» WORK REQUIRED
Reproduce every line of the records below verbatim, changing nothing.

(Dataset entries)

——

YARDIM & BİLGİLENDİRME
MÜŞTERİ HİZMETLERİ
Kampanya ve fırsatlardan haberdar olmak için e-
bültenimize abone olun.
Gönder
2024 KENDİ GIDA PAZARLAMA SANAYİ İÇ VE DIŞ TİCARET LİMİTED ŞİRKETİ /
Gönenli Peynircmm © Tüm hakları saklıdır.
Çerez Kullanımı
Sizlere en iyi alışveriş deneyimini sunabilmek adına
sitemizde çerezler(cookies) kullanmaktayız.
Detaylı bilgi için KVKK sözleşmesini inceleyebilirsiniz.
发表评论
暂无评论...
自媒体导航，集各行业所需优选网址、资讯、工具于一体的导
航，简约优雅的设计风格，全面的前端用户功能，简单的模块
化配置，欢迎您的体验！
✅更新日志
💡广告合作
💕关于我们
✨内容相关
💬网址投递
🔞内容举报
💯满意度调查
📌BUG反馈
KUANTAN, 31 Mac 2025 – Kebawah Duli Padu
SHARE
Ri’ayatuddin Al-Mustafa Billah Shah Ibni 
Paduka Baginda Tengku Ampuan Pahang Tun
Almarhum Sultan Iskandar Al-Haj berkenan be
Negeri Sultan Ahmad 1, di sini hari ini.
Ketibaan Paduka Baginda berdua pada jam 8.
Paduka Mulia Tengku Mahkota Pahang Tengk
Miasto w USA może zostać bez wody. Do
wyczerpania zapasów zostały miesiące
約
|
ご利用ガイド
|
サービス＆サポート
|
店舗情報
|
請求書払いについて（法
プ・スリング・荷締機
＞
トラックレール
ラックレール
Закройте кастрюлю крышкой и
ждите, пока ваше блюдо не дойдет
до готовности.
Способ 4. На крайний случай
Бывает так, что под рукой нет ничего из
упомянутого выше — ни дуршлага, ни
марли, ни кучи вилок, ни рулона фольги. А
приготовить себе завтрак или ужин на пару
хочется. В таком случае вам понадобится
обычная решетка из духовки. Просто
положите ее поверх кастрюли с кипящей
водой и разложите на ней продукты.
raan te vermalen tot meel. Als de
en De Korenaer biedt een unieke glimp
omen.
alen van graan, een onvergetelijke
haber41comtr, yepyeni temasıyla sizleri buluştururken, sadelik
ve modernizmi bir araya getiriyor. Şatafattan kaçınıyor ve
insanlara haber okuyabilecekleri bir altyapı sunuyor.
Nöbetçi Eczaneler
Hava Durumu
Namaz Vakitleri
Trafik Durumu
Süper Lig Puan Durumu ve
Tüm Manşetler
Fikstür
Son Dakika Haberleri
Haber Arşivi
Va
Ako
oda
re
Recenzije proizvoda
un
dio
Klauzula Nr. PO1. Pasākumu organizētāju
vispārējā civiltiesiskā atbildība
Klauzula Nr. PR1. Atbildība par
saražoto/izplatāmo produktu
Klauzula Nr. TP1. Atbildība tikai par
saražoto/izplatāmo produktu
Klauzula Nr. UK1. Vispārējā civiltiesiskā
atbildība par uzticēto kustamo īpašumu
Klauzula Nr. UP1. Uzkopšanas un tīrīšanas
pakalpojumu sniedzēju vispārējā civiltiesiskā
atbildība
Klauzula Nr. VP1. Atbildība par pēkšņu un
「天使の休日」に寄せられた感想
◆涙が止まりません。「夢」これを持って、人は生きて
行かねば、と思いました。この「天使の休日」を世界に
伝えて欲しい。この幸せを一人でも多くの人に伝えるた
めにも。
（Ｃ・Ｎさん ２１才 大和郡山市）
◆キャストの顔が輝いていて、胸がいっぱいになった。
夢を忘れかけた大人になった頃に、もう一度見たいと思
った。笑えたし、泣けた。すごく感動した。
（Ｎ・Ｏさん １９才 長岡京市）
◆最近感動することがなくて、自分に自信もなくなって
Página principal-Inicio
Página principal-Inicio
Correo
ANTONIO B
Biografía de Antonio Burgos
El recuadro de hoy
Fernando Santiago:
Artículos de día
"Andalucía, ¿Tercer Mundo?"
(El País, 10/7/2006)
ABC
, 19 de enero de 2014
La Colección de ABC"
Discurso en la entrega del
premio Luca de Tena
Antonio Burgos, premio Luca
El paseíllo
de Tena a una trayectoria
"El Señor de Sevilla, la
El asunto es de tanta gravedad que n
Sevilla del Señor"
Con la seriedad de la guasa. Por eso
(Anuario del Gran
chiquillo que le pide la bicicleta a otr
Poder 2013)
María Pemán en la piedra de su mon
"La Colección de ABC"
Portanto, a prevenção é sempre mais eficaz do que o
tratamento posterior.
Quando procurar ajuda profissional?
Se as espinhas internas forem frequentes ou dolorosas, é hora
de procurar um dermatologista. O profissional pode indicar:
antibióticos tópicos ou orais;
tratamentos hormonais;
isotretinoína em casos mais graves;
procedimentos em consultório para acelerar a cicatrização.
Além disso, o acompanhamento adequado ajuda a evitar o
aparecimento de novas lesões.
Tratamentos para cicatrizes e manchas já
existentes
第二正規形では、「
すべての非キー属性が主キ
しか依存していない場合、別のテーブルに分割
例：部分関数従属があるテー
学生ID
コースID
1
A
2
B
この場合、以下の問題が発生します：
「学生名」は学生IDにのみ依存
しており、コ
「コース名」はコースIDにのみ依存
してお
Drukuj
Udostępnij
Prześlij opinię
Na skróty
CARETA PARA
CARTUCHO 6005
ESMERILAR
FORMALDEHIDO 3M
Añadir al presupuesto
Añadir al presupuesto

——

» SOLUTION TO THIS EXERCISE
YARDIM & BİLGİLENDİRME
MÜŞTERİ HİZMETLERİ
Kampanya ve fırsatlardan haberdar olmak için e-
bültenimize abone olun.
Gönder
2024 KENDİ GIDA PAZARLAMA SANAYİ İÇ VE DIŞ TİCARET LİMİTED ŞİRKETİ /
Gönenli Peynircmm © Tüm hakları saklıdır.
Çerez Kullanımı
Sizlere en iyi alışveriş deneyimini sunabilmek adına
sitemizde çerezler(cookies) kullanmaktayız.
Detaylı bilgi için KVKK sözleşmesini inceleyebilirsiniz.
发表评论
暂无评论...
自媒体导航，集各行业所需优选网址、资讯、工具于一体的导
航，简约优雅的设计风格，全面的前端用户功能，简单的模块
化配置，欢迎您的体验！
✅更新日志
💡广告合作
💕关于我们
✨内容相关
💬网址投递
🔞内容举报
💯满意度调查
📌BUG反馈
KUANTAN, 31 Mac 2025 – Kebawah Duli Padu
SHARE
Ri’ayatuddin Al-Mustafa Billah Shah Ibni 
Paduka Baginda Tengku Ampuan Pahang Tun
Almarhum Sultan Iskandar Al-Haj berkenan be
Negeri Sultan Ahmad 1, di sini hari ini.
Ketibaan Paduka Baginda berdua pada jam 8.
Paduka Mulia Tengku Mahkota Pahang Tengk
Miasto w USA może zostać bez wody. Do
wyczerpania zapasów zostały miesiące
約
|
ご利用ガイド
|
サービス＆サポート
|
店舗情報
|
請求書払いについて（法
プ・スリング・荷締機
＞
トラックレール
ラックレール
Закройте кастрюлю крышкой и
ждите, пока ваше блюдо не дойдет
до готовности.
Способ 4. На крайний случай
Бывает так, что под рукой нет ничего из
упомянутого выше — ни дуршлага, ни
марли, ни кучи вилок, ни рулона фольги. А
приготовить себе завтрак или ужин на пару
хочется. В таком случае вам понадобится
обычная решетка из духовки. Просто
положите ее поверх кастрюли с кипящей
водой и разложите на ней продукты.
raan te vermalen tot meel. Als de
en De Korenaer biedt een unieke glimp
omen.
alen van graan, een onvergetelijke
haber41comtr, yepyeni temasıyla sizleri buluştururken, sadelik
ve modernizmi bir araya getiriyor. Şatafattan kaçınıyor ve
insanlara haber okuyabilecekleri bir altyapı sunuyor.
Nöbetçi Eczaneler
Hava Durumu
Namaz Vakitleri
Trafik Durumu
Süper Lig Puan Durumu ve
Tüm Manşetler
Fikstür
Son Dakika Haberleri
Haber Arşivi
Va
Ako
oda
re
Recenzije proizvoda
un
dio
Klauzula Nr. PO1. Pasākumu organizētāju
vispārējā civiltiesiskā atbildība
Klauzula Nr. PR1. Atbildība par
saražoto/izplatāmo produktu
Klauzula Nr. TP1. Atbildība tikai par
saražoto/izplatāmo produktu
Klauzula Nr. UK1. Vispārējā civiltiesiskā
atbildība par uzticēto kustamo īpašumu
Klauzula Nr. UP1. Uzkopšanas un tīrīšanas
pakalpojumu sniedzēju vispārējā civiltiesiskā
atbildība
Klauzula Nr. VP1. Atbildība par pēkšņu un
「天使の休日」に寄せられた感想
◆涙が止まりません。「夢」これを持って、人は生きて
行かねば、と思いました。この「天使の休日」を世界に
伝えて欲しい。この幸せを一人でも多くの人に伝えるた
めにも。
（Ｃ・Ｎさん ２１才 大和郡山市）
◆キャストの顔が輝いていて、胸がいっぱいになった。
夢を忘れかけた大人になった頃に、もう一度見たいと思
った。笑えたし、泣けた。すごく感動した。
（Ｎ・Ｏさん １９才 長岡京市）
◆最近感動することがなくて、自分に自信もなくなって
Página principal-Inicio
Página principal-Inicio
Correo
ANTONIO B
Biografía de Antonio Burgos
El recuadro de hoy
Fernando Santiago:
Artículos de día
"Andalucía, ¿Tercer Mundo?"
(El País, 10/7/2006)
ABC
, 19 de enero de 2014
La Colección de ABC"
Discurso en la entrega del
premio Luca de Tena
Antonio Burgos, premio Luca
El paseíllo
de Tena a una trayectoria
"El Señor de Sevilla, la
El asunto es de tanta gravedad que n
Sevilla del Señor"
Con la seriedad de la guasa. Por eso
(Anuario del Gran
chiquillo que le pide la bicicleta a otr
Poder 2013)
María Pemán en la piedra de su mon
"La Colección de ABC"
Portanto, a prevenção é sempre mais eficaz do que o
tratamento posterior.
Quando procurar ajuda profissional?
Se as espinhas internas forem frequentes ou dolorosas, é hora
de procurar um dermatologista. O profissional pode indicar:
antibióticos tópicos ou orais;
tratamentos hormonais;
isotretinoína em casos mais graves;
procedimentos em consultório para acelerar a cicatrização.
Além disso, o acompanhamento adequado ajuda a evitar o
aparecimento de novas lesões.
Tratamentos para cicatrizes e manchas já
existentes
第二正規形では、「
すべての非キー属性が主キ
しか依存していない場合、別のテーブルに分割
例：部分関数従属があるテー
学生ID
コースID
1
A
2
B
この場合、以下の問題が発生します：
「学生名」は学生IDにのみ依存
しており、コ
「コース名」はコースIDにのみ依存
してお
Drukuj
Udostępnij
Prześlij opinię
Na skróty
CARETA PARA
CARTUCHO 6005
ESMERILAR
FORMALDEHIDO 3M
Añadir al presupuesto
Añadir al presupuesto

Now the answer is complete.